REQUIREMENT: Lines that include the word "Rendered" should be copied from the listing that follows.

##########

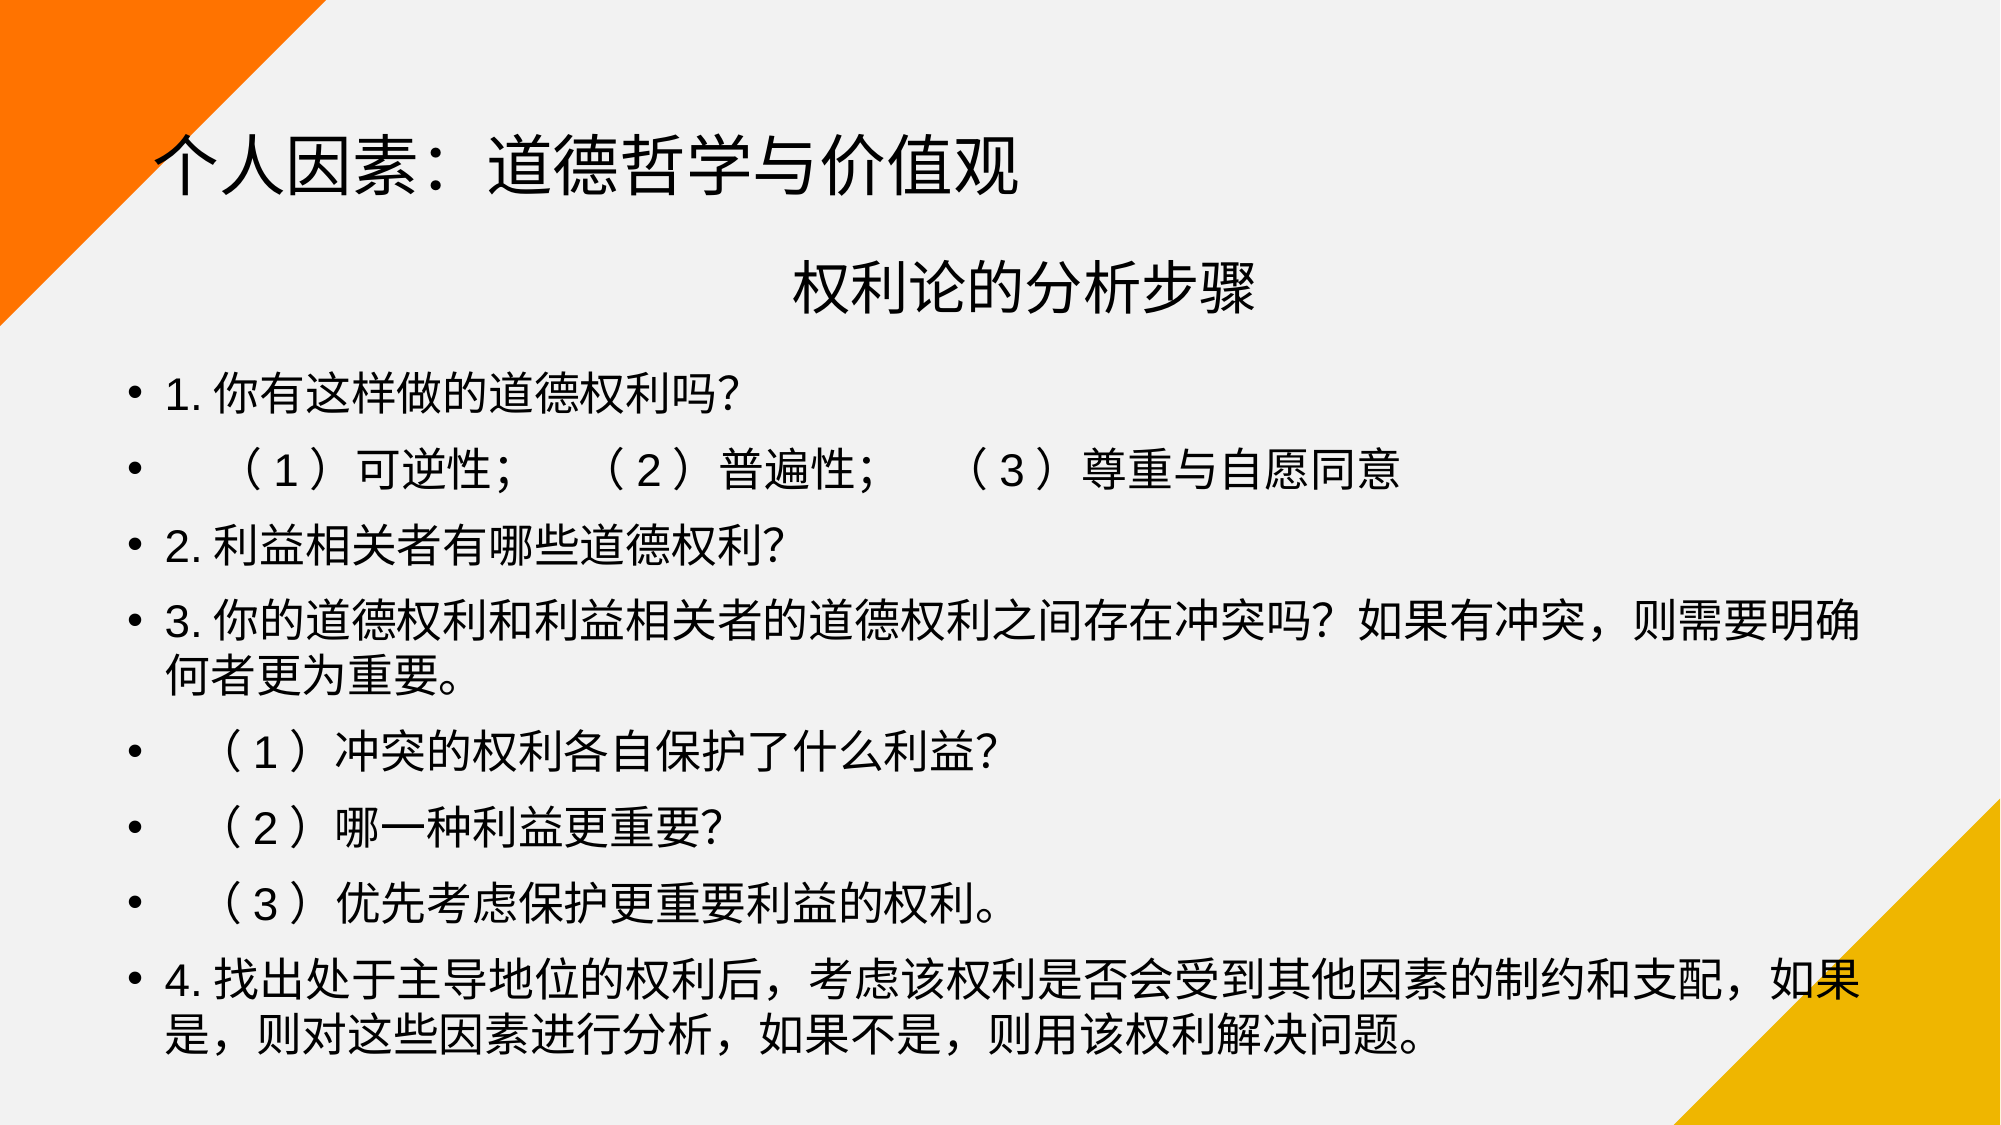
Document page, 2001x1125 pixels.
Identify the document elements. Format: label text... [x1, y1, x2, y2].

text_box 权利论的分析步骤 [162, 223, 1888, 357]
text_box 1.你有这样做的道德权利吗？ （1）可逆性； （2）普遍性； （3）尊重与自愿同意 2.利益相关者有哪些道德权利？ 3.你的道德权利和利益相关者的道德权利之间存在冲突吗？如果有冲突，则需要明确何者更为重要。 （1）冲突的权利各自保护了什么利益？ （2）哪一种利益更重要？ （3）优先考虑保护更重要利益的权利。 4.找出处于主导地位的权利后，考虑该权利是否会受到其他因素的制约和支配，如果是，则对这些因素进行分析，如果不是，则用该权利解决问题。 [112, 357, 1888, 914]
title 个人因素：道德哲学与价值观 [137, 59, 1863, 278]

##########

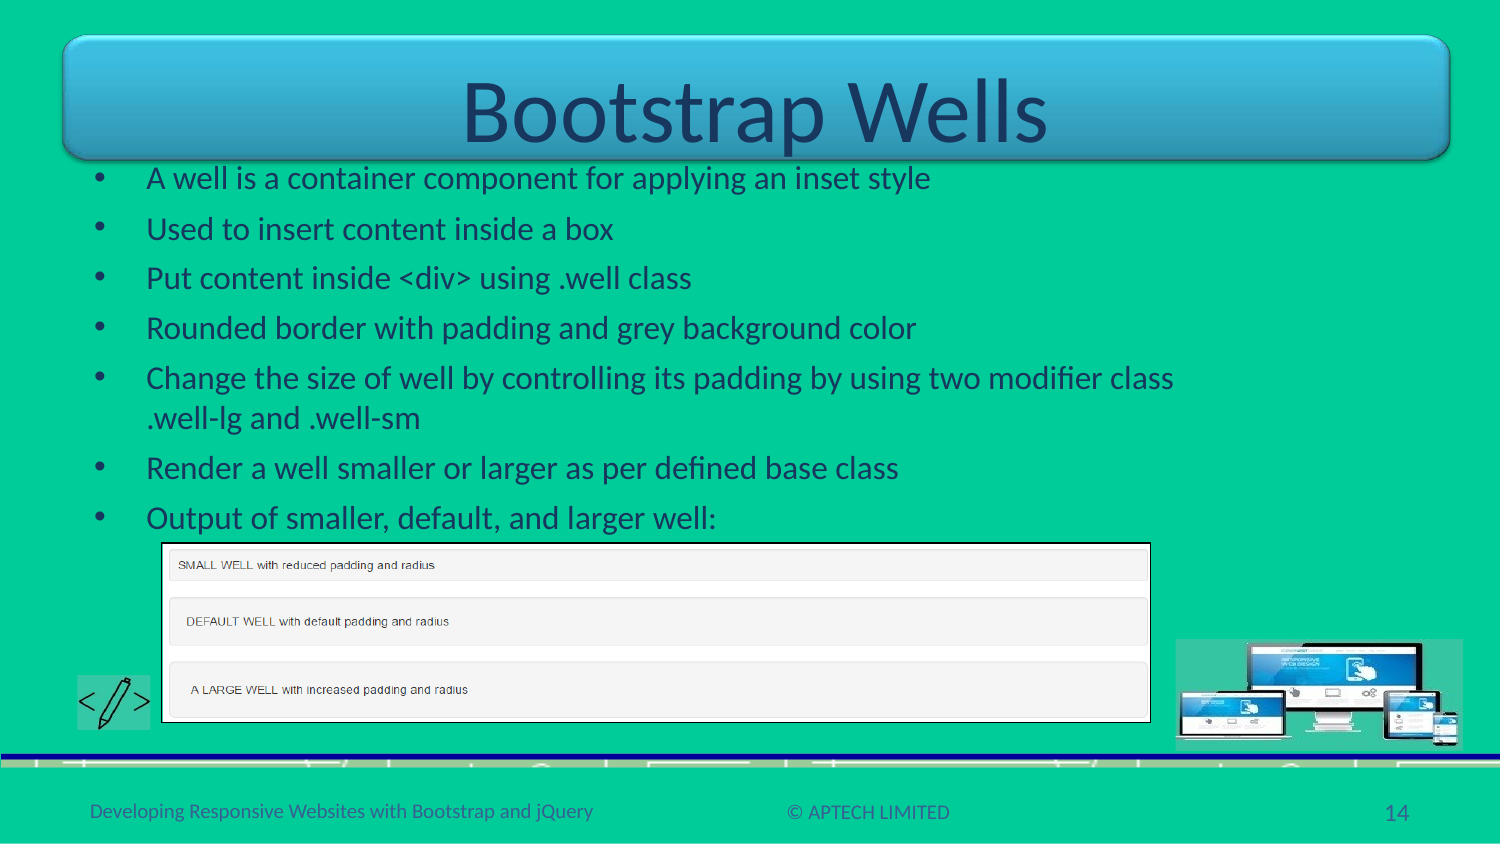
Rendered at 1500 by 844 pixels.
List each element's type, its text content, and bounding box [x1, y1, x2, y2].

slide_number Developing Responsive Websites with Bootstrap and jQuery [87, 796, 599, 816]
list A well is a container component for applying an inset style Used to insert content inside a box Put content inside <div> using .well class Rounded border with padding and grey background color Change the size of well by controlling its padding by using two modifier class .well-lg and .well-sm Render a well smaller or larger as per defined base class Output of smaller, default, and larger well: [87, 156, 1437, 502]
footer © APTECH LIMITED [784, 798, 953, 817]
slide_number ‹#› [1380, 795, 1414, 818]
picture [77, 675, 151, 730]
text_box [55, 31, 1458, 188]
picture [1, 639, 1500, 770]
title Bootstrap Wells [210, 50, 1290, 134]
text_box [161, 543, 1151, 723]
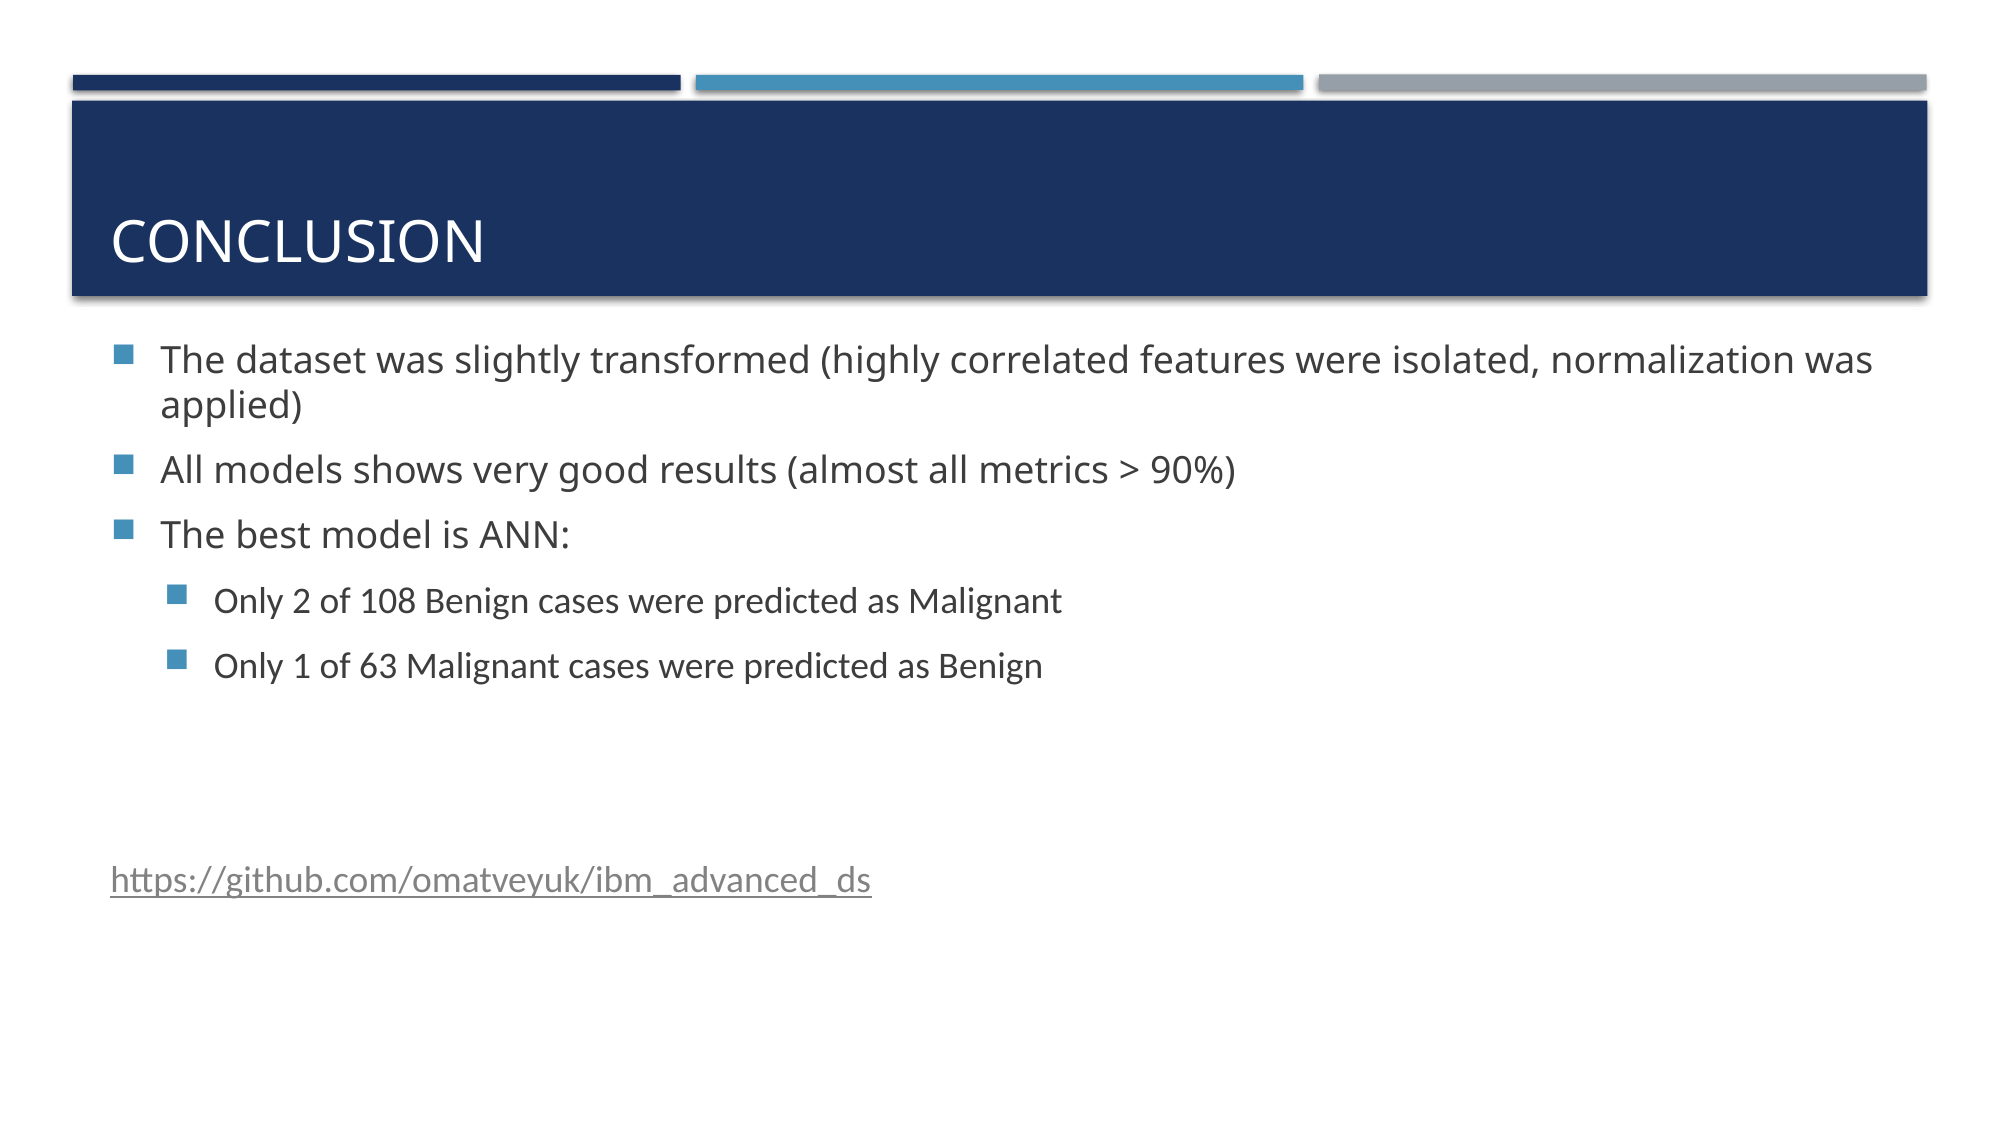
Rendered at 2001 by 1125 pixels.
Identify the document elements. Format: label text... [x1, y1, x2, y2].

##########

EXERCISE RESULT:
Rendered at 1500 by 844 pixels.
Rendered at 2001 by 1125 pixels.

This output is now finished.